Penerbitan Obligasi Korporasi 2021 Diprediksi Lebih Ramai

    Penerbitan surat utang korporasi tahun ini diproyeksikan sekitar Rp. 122-159 triliun.

    REPUBLIKA.CO.ID, JAKARTA – Penerbitan surat utang atau obligasi korporasi pada 2021 diperkirakan akan lebih semarak dibandingkan tahun lalu. Salah satu pemicunya adalah perkembangan perbaikan ekonomi tahun ini.

    “Kami memperkirakan penerbitan surat utang tahun ini relatif lebih baik,” kata Kepala Riset Ekonomi Lembaga Pemeringkat Efek Indonesia (Pefindo), Fikri C Permana, Senin (19/4).

    Pefindo memproyeksikan penerbitan surat utang korporasi pada 2021 berkisar Rp. 122 triliun sampai dengan Rp. 159 triliun. Selain masih terpengaruh oleh pemulihan ekonomi, hal ini sejalan dengan jumlah surat utang yang jatuh tempo pada tahun 2021 yang mencapai Rp 125,4 triliun.

    “Kami berharap jumlah utang yang jatuh tempo bisa dibiayai kembali sehingga pada 2021 lebih banyak surat utang yang diterbitkan dibandingkan surat utang yang jatuh tempo,” jelas Fikri.

    Namun, Fikri menegaskan hal itu belum bisa dipastikan mengingat berbagai risiko yang mungkin terjadi seperti pada 2020. Awal tahun lalu, Pefindo memproyeksikan penerbitan surat utang perseroan pada 2020 mencapai Rp 158,5 triliun.

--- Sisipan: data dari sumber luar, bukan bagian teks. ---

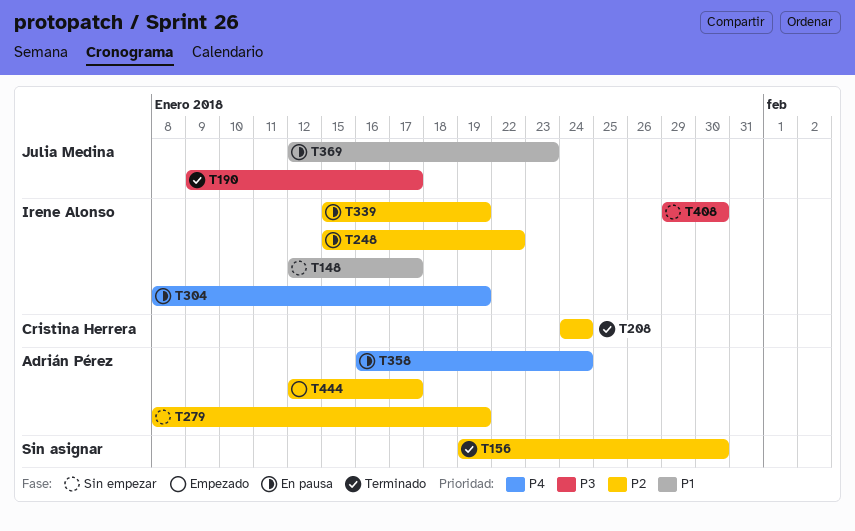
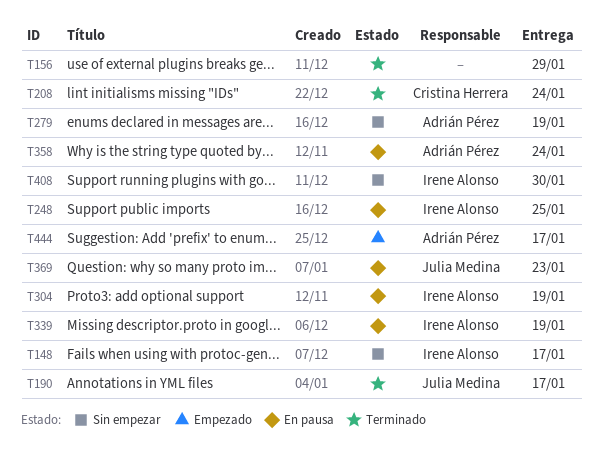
T156, due: Jan 30 -> Jan 29
T248, due: Jan 22 -> Jan 25

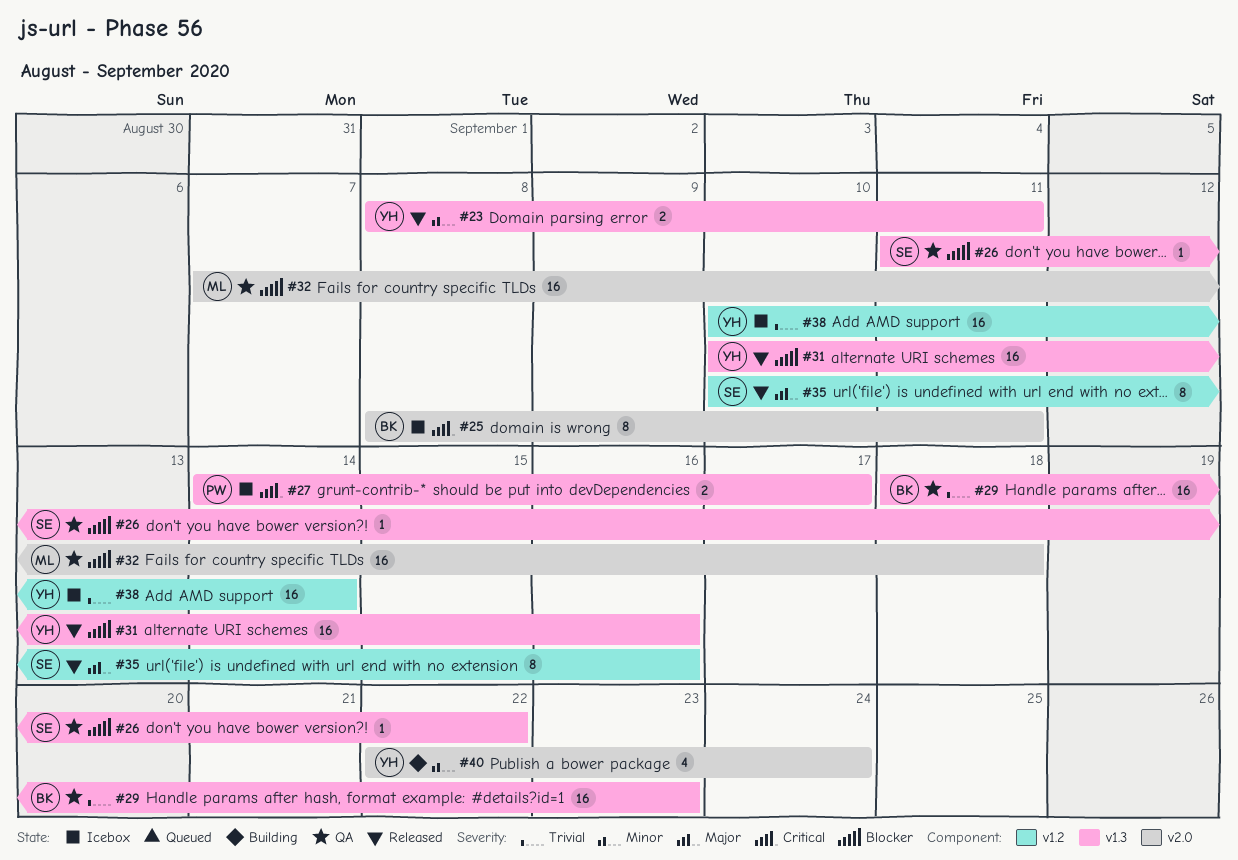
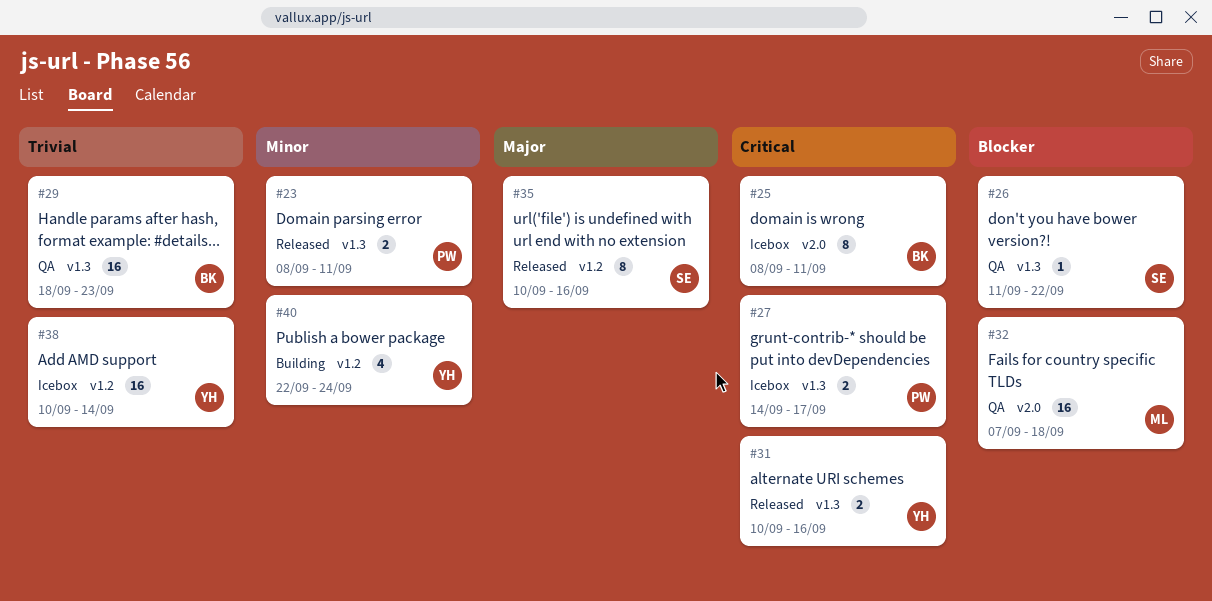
#23, owner: YH -> PW
#31, priority: Blocker -> Critical
#31, estimate: 16 -> 2
#40, label: v2.0 -> v1.2

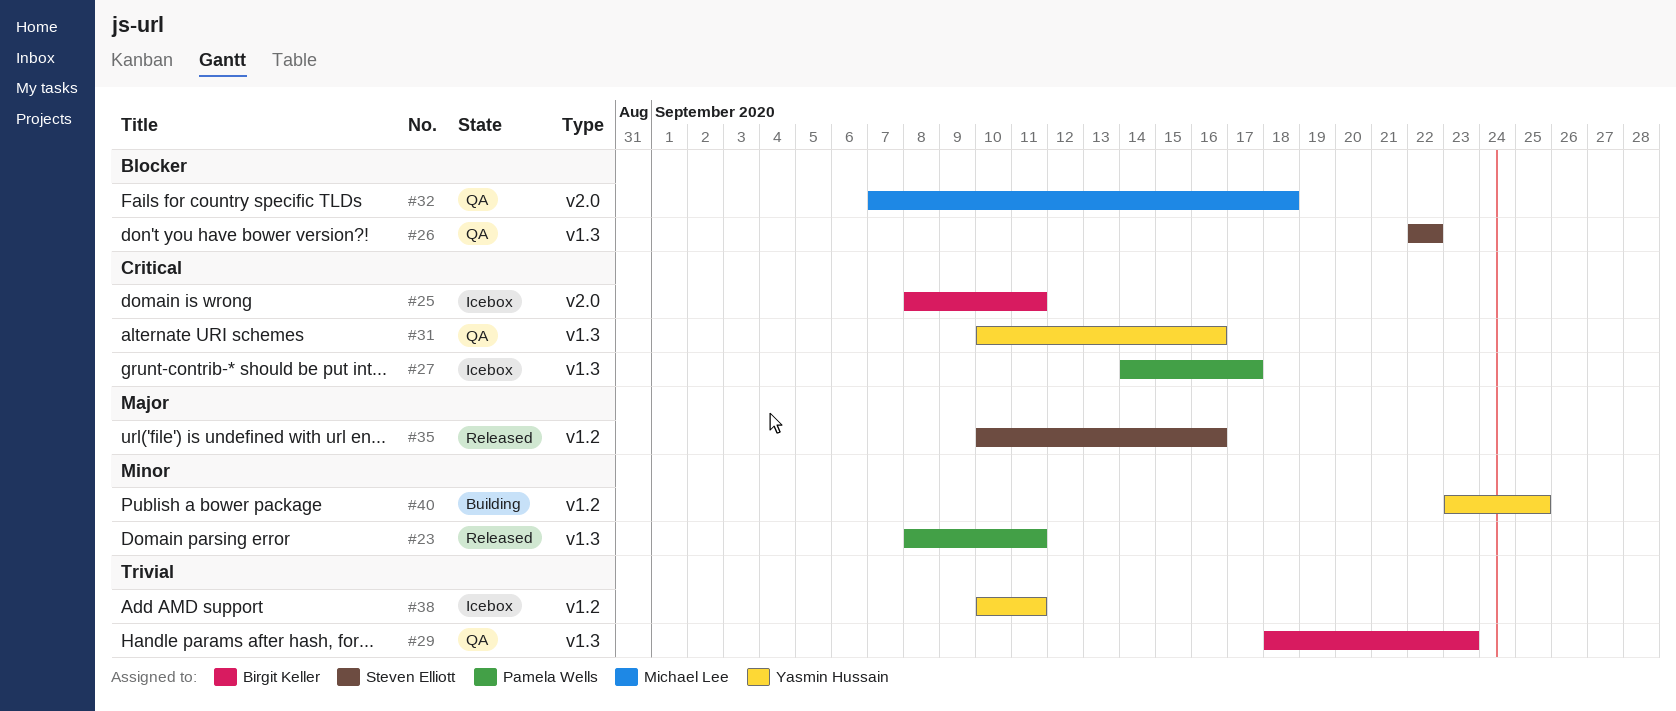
#26, start: Sep 11 -> Sep 22
#31, status: Released -> QA
#38, due: Sep 14 -> Sep 11
#40, start: Sep 22 -> Sep 23
#40, due: Sep 24 -> Sep 25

    Namun, pandemi tersebut membuat Pefindo merevisi proyeksi penerbitan surat utang korporasi tahun 2020 di kisaran Rp 88,4 triliun hingga Rp 106,7 triliun. Pada akhir tahun lalu, realisasi penerbitan surat utang perseroan mencapai Rp 96,6 triliun.

    Sementara itu, Kepala Divisi Pemeringkatan Perusahaan Pefindo Niken Indriarsih menilai penerbitan surat utang pada kuartal I 2021 menunjukkan tren positif. Secara nasional, penerbitan surat utang meningkat sekitar 16% pada kuartal I 2021 menjadi Rp 23,2 triliun dari Rp 20 triliun pada kuartal I 2020.

    Niken melihat penerbitan surat utang pada kuartal mendatang cenderung terus meningkat. “Kalau misalnya pertumbuhan ekonomi bisa lebih baik ke depan seiring dengan program vaksinasi pemerintah yang berjalan sesuai jadwal, maka penerbitan obligasi ini bisa terus meningkat,” kata Niken.

    Per 15 April 2021, menurut Niken, Pefindo telah mendapat mandat untuk menerbitkan obligasi dari 39 perusahaan dengan nilai emisi Rp 45,2 triliun. Penerbitan obligasi tersebut didominasi oleh Penawaran Umum Berkelanjutan (PUB) sebesar Rp 16,3 triliun.